This study brings a qualitative, case study approach to bear upon an ongoing internet-mediated foreign language-learning project between students of French at an American university and their tutors at a partner institution in France, in order to ask a basic question of the telecollaborative language classroom (Belz & Thorne, 2006; O'Dowd, 2007). "Where is the foreign?" represents an attempt to expose the ontological conditions that might enable online students of language in the U.S. to "learn to comprehend speakers of the target language as members of foreign societies and to grasp themselves as Americans"--a central, reflexive component of translingual and transcultural competence as elaborated by the Modern Language Association (2007).
Throughout the dissertation, I employ the dialogic principles of philosophers and literary theorists Mikhail Bakhtin and Martin Buber, grounded in a frame analytic approach to online and multimodal discourse, in order to understand whether digital communications technologies affording immediacy and co-presence also afford the boundary-setting, outsideness of perspective, and wholeness of person characteristic of dialogue. Analysis is organized in three case studies that take up, in turn, questions of distance and place, embodiment and person, and interface and reflexivity as they relate to the central concept of foreignness. In each of these areas, I find, students' learning experiences, as represented in their own classroom and retrospective discourse, raise the possibility that simulation (Baudrillard, 1994) plays a significant role in defining the reality of the foreign: foreign places signify difference, but with little ability to contextualize interaction; foreign bodies are audible and visible as images, but difficult to address in their totality; and the cultural mediations of the interface become nearly invisible in the face and gaze of the other.

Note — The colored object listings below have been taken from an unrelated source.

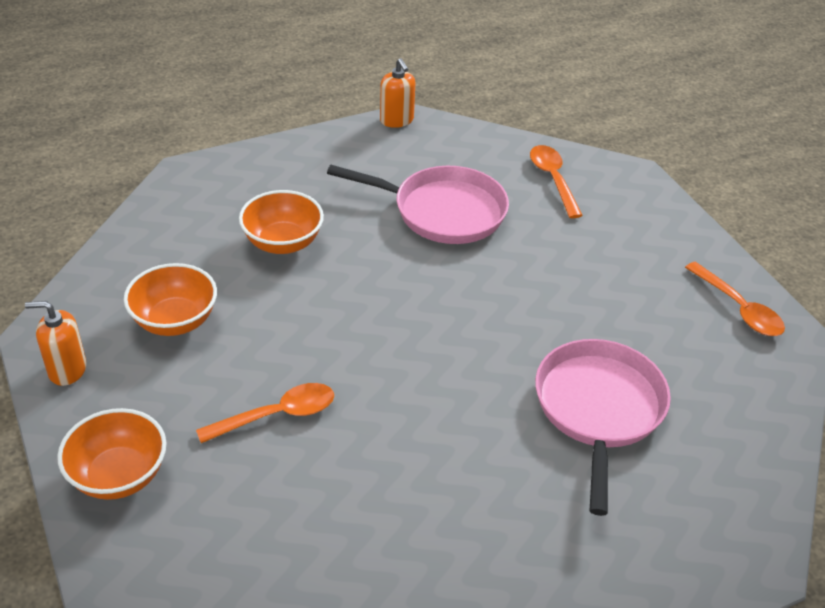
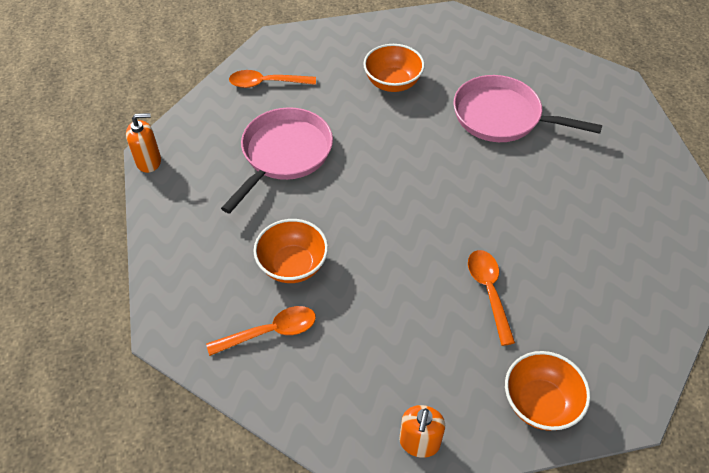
camera: 75 degrees left, 10 degrees up
orange bowl [124,263,217,336] -> orange bowl moved to [363,44,425,92]
orange spoon [685,262,785,336] -> orange spoon moved to [206,306,316,356]

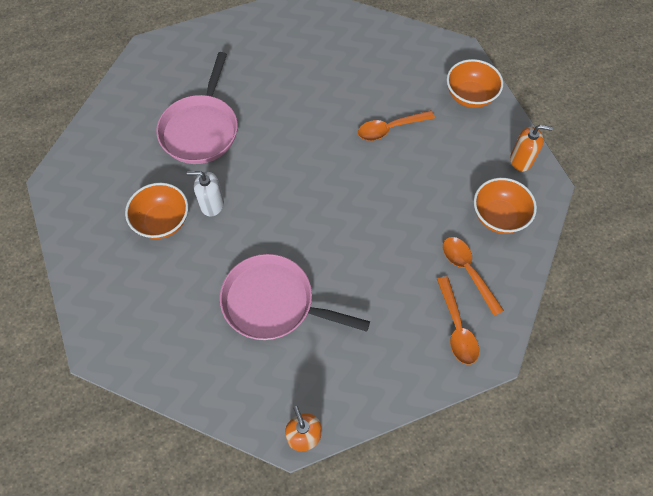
camera: 100 degrees left, 10 degrees up
orange spoon [229,70,316,88] -> orange spoon moved to [437,276,479,365]
orange bowl [253,219,328,283] -> orange bowl moved to [474,178,537,234]
none -> white soap dispenser [187,171,224,217]

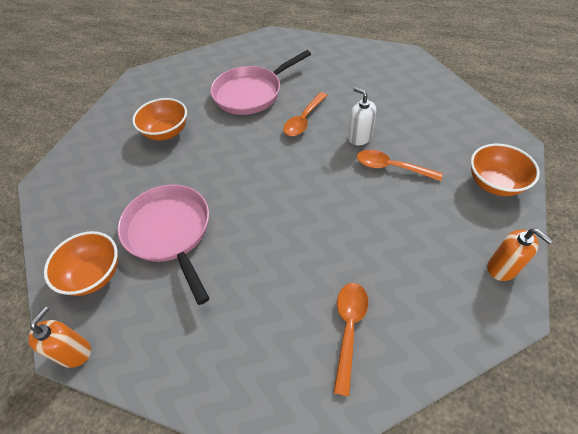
camera: 45 degrees right, 10 degrees down
white soap dispenser [187,171,224,217] -> white soap dispenser moved to [348,87,376,146]
orange spoon [437,276,479,365] -> orange spoon moved to [283,92,327,136]
orange bowl [474,178,537,234] -> orange bowl moved to [44,231,118,296]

In the conclusion, I suggest that the rise of internet-mediated intercultural language learning projects may be accompanied by unexpected transformations in relations between students and teachers in the face-to-face language classroom, and recommend critical pedagogical interventions that expose the connections between student experiences of body, place, and technology, in realms both online and off, with the goal of creating optimal conditions for language learners' "operation between languages" (MLA, 2007).